### [WHAT THE TASK REQUIRES]
In the listing below, reproduce the lines starting at the one containing "899, 1137, 1037]" and ending at the one containing "1174, 1137, 1403]", changing "教師評審委員會" to "教評會" wherever it occurs and leaving everything else untouched.

### [DATASET EXCERPTS]
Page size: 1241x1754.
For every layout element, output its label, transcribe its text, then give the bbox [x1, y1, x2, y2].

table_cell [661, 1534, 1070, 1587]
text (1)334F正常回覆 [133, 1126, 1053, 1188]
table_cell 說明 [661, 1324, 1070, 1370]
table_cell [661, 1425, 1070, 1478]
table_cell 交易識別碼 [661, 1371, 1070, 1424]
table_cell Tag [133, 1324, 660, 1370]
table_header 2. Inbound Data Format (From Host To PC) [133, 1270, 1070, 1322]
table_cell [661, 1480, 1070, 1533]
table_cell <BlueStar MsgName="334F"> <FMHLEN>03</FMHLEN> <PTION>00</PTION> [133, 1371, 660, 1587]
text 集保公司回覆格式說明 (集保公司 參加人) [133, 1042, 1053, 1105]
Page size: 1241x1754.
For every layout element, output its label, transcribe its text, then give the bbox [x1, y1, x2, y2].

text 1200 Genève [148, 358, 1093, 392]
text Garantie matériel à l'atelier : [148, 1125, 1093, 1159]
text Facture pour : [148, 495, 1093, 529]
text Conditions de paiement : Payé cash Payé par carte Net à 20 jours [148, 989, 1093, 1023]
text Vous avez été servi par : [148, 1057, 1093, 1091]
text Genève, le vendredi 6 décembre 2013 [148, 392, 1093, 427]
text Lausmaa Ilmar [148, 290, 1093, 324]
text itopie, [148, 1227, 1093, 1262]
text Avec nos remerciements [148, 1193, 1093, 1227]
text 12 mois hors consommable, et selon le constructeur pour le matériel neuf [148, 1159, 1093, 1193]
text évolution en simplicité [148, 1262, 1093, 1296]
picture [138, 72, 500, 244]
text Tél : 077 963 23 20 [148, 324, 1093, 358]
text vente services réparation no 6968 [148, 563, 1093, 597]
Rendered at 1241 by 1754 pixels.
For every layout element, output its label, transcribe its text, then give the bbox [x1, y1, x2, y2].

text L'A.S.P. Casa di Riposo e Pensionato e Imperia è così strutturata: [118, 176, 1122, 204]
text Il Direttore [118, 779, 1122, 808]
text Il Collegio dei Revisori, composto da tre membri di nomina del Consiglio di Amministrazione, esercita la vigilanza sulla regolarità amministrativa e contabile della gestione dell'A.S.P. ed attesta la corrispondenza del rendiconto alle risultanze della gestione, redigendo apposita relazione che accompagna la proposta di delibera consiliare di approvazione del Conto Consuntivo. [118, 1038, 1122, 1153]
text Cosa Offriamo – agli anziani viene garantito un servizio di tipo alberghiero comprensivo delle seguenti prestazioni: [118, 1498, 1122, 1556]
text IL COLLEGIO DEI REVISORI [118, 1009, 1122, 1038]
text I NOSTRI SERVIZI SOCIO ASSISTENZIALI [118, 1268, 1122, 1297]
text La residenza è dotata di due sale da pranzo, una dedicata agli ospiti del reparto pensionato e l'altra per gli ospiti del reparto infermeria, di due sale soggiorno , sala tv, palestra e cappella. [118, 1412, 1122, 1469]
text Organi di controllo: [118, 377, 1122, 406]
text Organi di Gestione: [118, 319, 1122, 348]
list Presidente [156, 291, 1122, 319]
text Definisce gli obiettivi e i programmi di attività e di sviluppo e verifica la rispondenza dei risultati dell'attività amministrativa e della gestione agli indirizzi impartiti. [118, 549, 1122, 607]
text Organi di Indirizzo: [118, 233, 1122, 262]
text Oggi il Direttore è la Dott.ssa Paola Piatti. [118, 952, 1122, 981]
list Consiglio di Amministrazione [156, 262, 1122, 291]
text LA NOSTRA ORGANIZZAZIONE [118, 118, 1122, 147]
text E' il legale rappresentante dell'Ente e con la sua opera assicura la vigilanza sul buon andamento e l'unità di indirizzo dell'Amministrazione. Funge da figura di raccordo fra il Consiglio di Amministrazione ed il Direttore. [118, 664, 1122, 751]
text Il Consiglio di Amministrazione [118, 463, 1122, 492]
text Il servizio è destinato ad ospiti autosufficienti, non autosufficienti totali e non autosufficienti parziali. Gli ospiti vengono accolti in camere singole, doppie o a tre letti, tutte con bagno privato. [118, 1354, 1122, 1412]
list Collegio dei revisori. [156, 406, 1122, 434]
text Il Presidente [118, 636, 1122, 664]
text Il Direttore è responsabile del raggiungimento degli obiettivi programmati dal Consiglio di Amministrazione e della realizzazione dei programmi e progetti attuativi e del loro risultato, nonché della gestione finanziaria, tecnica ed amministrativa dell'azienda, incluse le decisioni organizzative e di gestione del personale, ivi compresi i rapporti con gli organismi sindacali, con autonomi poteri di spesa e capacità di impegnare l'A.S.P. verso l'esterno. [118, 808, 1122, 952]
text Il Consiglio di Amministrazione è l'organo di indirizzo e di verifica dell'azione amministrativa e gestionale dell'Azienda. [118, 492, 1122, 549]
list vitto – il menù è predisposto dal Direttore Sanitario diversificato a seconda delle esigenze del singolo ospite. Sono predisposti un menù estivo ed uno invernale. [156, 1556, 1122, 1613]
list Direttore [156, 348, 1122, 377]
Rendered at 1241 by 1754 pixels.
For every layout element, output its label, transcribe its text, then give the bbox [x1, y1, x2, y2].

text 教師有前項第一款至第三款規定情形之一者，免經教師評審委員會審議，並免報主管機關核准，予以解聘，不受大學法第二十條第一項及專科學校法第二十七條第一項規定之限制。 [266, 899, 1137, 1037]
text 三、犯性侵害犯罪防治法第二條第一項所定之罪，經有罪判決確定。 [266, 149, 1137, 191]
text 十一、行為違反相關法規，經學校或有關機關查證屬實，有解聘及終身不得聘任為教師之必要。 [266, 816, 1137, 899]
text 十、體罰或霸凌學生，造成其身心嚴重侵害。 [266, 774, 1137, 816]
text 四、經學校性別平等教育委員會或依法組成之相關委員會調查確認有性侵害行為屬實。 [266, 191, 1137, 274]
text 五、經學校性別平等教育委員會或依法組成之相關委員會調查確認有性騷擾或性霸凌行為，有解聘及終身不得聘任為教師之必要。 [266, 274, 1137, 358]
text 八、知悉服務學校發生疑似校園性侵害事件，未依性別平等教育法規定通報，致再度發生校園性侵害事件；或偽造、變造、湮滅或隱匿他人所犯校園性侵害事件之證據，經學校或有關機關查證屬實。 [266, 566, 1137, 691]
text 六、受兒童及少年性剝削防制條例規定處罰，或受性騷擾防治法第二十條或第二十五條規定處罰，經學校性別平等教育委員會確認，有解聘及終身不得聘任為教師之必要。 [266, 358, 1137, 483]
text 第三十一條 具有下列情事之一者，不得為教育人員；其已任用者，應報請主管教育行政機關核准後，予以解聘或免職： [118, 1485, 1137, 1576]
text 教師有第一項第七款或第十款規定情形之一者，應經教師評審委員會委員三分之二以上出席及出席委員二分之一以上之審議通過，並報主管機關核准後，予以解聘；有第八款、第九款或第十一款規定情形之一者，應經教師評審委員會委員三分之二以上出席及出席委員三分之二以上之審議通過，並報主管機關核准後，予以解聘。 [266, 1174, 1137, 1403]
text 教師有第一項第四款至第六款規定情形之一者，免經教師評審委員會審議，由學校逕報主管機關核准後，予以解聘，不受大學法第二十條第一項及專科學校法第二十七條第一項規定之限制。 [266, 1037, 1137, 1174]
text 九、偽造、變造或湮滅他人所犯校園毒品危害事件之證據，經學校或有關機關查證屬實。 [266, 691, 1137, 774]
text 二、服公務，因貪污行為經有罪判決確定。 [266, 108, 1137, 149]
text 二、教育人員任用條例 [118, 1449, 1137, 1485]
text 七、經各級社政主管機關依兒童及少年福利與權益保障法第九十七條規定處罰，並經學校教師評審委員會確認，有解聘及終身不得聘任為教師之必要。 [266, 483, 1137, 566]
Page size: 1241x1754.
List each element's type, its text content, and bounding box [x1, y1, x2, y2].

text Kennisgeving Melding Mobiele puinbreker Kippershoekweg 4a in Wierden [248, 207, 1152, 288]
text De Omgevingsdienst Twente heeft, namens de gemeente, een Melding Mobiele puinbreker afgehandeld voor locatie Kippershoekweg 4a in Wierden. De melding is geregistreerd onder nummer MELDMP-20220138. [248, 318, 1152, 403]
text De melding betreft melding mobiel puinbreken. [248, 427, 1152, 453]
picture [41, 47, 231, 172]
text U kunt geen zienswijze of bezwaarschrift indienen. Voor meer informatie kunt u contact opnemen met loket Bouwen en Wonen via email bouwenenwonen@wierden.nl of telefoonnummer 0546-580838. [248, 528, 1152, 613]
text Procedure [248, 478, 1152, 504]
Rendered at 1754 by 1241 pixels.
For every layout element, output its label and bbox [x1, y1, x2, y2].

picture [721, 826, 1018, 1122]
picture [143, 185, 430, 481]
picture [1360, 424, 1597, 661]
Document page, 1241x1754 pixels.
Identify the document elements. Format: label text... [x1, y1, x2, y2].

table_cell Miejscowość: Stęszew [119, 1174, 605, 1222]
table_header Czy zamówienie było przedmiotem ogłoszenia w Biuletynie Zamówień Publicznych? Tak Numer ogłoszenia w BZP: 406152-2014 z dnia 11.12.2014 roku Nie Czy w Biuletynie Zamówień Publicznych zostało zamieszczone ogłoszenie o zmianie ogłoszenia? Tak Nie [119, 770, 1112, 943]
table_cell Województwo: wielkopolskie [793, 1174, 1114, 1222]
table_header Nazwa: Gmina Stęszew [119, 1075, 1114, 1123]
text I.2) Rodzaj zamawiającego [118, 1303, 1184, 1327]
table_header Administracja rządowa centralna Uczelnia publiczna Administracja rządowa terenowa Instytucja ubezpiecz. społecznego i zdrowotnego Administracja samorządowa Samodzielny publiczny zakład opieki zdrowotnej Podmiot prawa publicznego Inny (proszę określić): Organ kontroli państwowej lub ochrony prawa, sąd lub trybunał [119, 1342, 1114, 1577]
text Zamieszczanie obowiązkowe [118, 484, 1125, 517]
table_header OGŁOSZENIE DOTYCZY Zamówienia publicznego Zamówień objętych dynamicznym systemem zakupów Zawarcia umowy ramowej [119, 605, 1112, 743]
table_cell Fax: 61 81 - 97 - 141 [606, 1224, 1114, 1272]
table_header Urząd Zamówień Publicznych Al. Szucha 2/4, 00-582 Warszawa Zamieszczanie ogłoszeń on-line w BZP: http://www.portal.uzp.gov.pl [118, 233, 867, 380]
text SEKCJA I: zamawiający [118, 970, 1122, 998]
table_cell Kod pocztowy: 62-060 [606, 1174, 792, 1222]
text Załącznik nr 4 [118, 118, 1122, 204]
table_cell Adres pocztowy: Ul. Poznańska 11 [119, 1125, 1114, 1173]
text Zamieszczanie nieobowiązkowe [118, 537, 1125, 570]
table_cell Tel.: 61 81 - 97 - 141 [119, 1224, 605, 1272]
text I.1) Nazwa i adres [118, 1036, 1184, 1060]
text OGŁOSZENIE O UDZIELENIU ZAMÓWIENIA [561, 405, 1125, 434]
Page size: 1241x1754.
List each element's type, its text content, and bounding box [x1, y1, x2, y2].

### [SOLUTION TO THE PROBLEM]
text 教師有前項第一款至第三款規定情形之一者，免經教評會審議，並免報主管機關核准，予以解聘，不受大學法第二十條第一項及專科學校法第二十七條第一項規定之限制。 [266, 899, 1137, 1037]
text 三、犯性侵害犯罪防治法第二條第一項所定之罪，經有罪判決確定。 [266, 149, 1137, 191]
text 十一、行為違反相關法規，經學校或有關機關查證屬實，有解聘及終身不得聘任為教師之必要。 [266, 816, 1137, 899]
text 十、體罰或霸凌學生，造成其身心嚴重侵害。 [266, 774, 1137, 816]
text 四、經學校性別平等教育委員會或依法組成之相關委員會調查確認有性侵害行為屬實。 [266, 191, 1137, 274]
text 五、經學校性別平等教育委員會或依法組成之相關委員會調查確認有性騷擾或性霸凌行為，有解聘及終身不得聘任為教師之必要。 [266, 274, 1137, 358]
text 八、知悉服務學校發生疑似校園性侵害事件，未依性別平等教育法規定通報，致再度發生校園性侵害事件；或偽造、變造、湮滅或隱匿他人所犯校園性侵害事件之證據，經學校或有關機關查證屬實。 [266, 566, 1137, 691]
text 六、受兒童及少年性剝削防制條例規定處罰，或受性騷擾防治法第二十條或第二十五條規定處罰，經學校性別平等教育委員會確認，有解聘及終身不得聘任為教師之必要。 [266, 358, 1137, 483]
text 第三十一條 具有下列情事之一者，不得為教育人員；其已任用者，應報請主管教育行政機關核准後，予以解聘或免職： [118, 1485, 1137, 1576]
text 教師有第一項第七款或第十款規定情形之一者，應經教評會委員三分之二以上出席及出席委員二分之一以上之審議通過，並報主管機關核准後，予以解聘；有第八款、第九款或第十一款規定情形之一者，應經教評會委員三分之二以上出席及出席委員三分之二以上之審議通過，並報主管機關核准後，予以解聘。 [266, 1174, 1137, 1403]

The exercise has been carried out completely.